*** DATA SUPPLIED

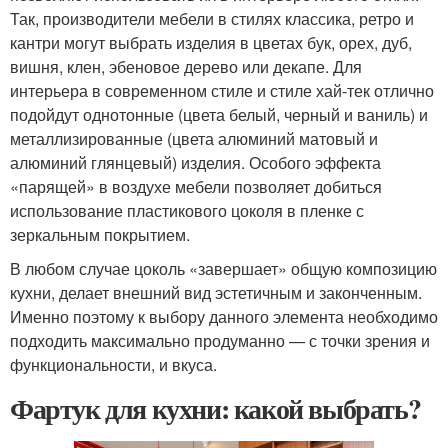
Так, производители мебели в стилях классика, ретро и
кантри могут выбрать изделия в цветах бук, орех, дуб,
вишня, клен, эбеновое дерево или декапе. Для
интерьера в современном стиле и стиле хай-тек отлично
подойдут однотонные (цвета белый, черный и ваниль) и
металлизированные (цвета алюминий матовый и
алюминий глянцевый) изделия. Особого эффекта
«парящей» в воздухе мебели позволяет добиться
использование пластикового цоколя в пленке с
зеркальным покрытием.
В любом случае цоколь «завершает» общую композицию
кухни, делает внешний вид эстетичным и законченным.
Именно поэтому к выбору данного элемента необходимо
подходить максимально продуманно — с точки зрения и
функциональности, и вкуса.
Фартук для кухни: какой выбрать?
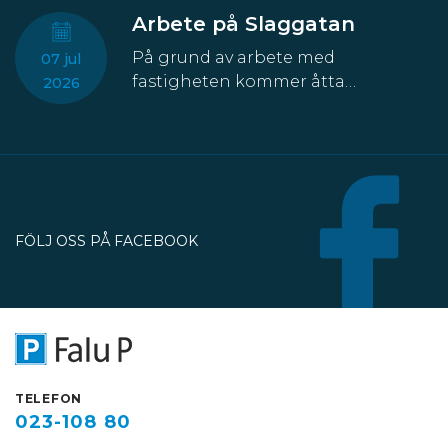
Arbete på Slaggatan
På grund av arbete med
07 jul
fastigheten kommer åtta
2026
parkeringsplatser att temporärt
försvinna från Slaggatan. På
nordöstra sidan av Slaggatan
enligt kartbilden här ovan får
fordon inte stannas eller parkeras
under perioden 13 juli till 30
FÖLJ OSS PÅ FACEBOOK
oktober.
TELEFON
023-108 80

******

• **TASK DIRECTIONS**: Once you reach the line containing "функциональности, и вкуса.", print it and every line after it exactly, through the end of the entries, without any pictures.

• **WRITTEN SOLUTION**:
функциональности, и вкуса.
Фартук для кухни: какой выбрать?
Arbete på Slaggatan
På grund av arbete med
07 jul
fastigheten kommer åtta
2026
parkeringsplatser att temporärt
försvinna från Slaggatan. På
nordöstra sidan av Slaggatan
enligt kartbilden här ovan får
fordon inte stannas eller parkeras
under perioden 13 juli till 30
FÖLJ OSS PÅ FACEBOOK
oktober.
TELEFON
023-108 80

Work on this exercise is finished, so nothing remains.